(Beginning of Record set)

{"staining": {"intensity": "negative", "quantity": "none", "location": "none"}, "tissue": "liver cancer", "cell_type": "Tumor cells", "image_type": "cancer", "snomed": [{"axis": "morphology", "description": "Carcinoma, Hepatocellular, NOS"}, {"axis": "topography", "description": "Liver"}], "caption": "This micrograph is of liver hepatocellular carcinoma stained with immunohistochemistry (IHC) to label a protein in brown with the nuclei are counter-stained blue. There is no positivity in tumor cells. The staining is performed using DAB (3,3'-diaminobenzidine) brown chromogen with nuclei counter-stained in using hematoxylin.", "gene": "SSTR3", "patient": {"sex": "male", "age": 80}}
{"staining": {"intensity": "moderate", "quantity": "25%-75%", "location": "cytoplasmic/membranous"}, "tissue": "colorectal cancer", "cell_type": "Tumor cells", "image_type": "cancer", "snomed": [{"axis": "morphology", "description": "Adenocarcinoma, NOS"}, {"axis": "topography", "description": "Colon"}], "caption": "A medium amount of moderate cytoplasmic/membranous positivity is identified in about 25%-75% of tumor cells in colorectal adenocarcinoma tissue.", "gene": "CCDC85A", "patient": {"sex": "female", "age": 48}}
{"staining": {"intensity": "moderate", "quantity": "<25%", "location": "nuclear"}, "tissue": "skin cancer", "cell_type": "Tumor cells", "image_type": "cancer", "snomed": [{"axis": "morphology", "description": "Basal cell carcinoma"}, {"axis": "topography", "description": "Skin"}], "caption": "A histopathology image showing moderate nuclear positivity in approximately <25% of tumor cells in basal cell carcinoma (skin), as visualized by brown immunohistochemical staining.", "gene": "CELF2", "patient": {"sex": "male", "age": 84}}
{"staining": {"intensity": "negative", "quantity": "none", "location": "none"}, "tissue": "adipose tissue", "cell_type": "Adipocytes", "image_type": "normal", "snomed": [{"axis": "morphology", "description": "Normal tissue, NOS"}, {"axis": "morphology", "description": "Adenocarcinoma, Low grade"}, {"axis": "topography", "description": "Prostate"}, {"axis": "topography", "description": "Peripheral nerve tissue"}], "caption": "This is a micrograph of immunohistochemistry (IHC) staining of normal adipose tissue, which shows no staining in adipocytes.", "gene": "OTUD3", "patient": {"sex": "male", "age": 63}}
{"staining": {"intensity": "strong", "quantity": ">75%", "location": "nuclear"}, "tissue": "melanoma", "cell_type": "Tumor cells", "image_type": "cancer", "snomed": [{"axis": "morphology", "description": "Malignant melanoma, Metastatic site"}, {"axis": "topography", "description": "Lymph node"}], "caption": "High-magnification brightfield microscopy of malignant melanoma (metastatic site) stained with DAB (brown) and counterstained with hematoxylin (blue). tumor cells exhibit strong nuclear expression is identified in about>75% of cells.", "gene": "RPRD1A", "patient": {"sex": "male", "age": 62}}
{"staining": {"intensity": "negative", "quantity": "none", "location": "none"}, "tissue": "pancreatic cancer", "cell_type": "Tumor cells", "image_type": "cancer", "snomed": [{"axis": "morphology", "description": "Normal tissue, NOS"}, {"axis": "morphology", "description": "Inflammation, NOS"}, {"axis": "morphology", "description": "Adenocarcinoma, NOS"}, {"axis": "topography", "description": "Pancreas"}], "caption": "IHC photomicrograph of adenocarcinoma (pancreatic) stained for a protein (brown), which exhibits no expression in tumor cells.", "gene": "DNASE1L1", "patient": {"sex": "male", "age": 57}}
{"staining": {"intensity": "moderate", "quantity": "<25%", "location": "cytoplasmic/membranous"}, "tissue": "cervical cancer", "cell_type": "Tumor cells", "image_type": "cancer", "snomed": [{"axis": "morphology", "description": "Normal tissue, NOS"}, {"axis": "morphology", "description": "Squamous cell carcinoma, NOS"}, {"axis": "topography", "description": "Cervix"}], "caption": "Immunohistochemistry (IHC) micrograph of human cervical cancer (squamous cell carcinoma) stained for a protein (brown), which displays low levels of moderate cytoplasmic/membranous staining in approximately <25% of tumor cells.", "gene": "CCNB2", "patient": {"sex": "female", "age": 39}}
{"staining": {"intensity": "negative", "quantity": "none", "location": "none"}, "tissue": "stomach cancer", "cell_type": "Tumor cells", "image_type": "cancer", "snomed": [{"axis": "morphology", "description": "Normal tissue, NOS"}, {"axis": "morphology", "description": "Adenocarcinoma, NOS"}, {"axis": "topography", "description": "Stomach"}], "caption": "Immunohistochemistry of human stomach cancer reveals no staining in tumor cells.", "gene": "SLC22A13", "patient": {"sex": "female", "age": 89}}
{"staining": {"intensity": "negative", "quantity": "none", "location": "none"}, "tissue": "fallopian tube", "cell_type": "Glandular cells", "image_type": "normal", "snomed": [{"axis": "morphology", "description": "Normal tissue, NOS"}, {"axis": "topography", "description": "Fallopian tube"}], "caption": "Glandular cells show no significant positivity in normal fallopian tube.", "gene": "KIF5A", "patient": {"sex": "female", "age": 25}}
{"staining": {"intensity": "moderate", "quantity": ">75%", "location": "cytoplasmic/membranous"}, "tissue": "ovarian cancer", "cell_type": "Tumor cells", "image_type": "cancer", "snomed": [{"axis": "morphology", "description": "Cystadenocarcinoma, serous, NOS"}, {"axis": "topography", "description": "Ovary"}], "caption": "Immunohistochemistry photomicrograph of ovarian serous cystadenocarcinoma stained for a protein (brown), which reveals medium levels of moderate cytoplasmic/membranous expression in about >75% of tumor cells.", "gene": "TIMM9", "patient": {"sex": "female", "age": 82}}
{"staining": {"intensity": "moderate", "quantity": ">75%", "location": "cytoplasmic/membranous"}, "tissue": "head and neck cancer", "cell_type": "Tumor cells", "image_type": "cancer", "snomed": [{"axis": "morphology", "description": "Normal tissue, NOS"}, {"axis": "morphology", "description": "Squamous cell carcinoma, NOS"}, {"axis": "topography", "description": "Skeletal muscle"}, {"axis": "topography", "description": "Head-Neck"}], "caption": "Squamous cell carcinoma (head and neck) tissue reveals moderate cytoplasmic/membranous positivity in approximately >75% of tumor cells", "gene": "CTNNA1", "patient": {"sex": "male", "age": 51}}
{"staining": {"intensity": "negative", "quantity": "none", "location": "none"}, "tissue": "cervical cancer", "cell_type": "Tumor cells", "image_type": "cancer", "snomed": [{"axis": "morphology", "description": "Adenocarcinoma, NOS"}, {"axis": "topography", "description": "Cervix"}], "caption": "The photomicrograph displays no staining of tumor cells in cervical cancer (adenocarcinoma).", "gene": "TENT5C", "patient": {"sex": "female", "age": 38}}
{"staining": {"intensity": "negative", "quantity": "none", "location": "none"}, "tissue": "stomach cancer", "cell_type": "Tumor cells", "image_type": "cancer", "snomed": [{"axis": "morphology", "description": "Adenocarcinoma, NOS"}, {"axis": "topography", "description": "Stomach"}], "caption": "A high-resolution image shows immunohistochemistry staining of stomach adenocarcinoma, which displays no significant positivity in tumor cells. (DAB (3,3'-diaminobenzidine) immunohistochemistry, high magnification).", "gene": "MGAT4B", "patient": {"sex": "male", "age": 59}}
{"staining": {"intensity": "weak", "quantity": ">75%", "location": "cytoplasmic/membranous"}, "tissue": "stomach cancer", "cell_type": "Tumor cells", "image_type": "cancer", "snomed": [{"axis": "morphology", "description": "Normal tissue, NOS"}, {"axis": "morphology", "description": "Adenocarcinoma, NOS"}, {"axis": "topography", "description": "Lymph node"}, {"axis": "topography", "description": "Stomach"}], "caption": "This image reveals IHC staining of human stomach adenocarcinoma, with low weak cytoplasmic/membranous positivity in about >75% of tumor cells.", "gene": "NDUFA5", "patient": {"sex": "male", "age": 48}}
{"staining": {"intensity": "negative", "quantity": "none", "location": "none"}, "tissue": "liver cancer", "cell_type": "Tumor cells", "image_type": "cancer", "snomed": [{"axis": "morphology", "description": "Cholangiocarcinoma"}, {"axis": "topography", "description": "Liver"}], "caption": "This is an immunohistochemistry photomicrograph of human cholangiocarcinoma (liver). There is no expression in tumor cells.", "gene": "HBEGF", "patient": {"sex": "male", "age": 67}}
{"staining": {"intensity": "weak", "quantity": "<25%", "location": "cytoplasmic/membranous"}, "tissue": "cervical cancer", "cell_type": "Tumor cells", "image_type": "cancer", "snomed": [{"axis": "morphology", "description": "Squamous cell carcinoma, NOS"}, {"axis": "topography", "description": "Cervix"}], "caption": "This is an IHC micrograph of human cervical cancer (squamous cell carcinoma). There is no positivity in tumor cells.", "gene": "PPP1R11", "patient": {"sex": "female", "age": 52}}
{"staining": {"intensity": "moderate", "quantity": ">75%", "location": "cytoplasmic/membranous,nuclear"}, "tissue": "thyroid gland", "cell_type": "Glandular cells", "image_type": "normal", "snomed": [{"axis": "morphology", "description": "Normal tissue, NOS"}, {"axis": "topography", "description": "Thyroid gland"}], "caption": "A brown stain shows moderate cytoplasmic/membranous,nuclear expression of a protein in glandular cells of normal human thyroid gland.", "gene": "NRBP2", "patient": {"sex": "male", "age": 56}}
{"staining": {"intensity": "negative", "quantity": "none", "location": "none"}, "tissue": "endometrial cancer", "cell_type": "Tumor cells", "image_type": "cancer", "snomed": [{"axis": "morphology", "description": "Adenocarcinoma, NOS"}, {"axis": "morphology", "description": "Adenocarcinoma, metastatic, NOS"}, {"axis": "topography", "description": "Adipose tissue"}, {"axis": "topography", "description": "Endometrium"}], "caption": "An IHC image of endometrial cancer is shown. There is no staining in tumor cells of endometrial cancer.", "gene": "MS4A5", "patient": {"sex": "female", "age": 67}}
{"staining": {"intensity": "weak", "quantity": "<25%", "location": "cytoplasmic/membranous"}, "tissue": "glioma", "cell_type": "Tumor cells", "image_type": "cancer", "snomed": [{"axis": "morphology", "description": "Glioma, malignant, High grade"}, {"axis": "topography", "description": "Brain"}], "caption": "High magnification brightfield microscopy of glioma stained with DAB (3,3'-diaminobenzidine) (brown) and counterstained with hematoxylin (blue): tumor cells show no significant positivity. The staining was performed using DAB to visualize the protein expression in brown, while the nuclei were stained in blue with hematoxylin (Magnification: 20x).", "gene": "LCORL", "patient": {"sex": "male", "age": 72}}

(End of Record set)

_What is needed_
In the entries above, the lines from the one bearing "medium amount of" up to and including the one bearing "is a micrograph" should be transcribed exactly; no other line is wanted.

_Answer section_
{"staining": {"intensity": "moderate", "quantity": "25%-75%", "location": "cytoplasmic/membranous"}, "tissue": "colorectal cancer", "cell_type": "Tumor cells", "image_type": "cancer", "snomed": [{"axis": "morphology", "description": "Adenocarcinoma, NOS"}, {"axis": "topography", "description": "Colon"}], "caption": "A medium amount of moderate cytoplasmic/membranous positivity is identified in about 25%-75% of tumor cells in colorectal adenocarcinoma tissue.", "gene": "CCDC85A", "patient": {"sex": "female", "age": 48}}
{"staining": {"intensity": "moderate", "quantity": "<25%", "location": "nuclear"}, "tissue": "skin cancer", "cell_type": "Tumor cells", "image_type": "cancer", "snomed": [{"axis": "morphology", "description": "Basal cell carcinoma"}, {"axis": "topography", "description": "Skin"}], "caption": "A histopathology image showing moderate nuclear positivity in approximately <25% of tumor cells in basal cell carcinoma (skin), as visualized by brown immunohistochemical staining.", "gene": "CELF2", "patient": {"sex": "male", "age": 84}}
{"staining": {"intensity": "negative", "quantity": "none", "location": "none"}, "tissue": "adipose tissue", "cell_type": "Adipocytes", "image_type": "normal", "snomed": [{"axis": "morphology", "description": "Normal tissue, NOS"}, {"axis": "morphology", "description": "Adenocarcinoma, Low grade"}, {"axis": "topography", "description": "Prostate"}, {"axis": "topography", "description": "Peripheral nerve tissue"}], "caption": "This is a micrograph of immunohistochemistry (IHC) staining of normal adipose tissue, which shows no staining in adipocytes.", "gene": "OTUD3", "patient": {"sex": "male", "age": 63}}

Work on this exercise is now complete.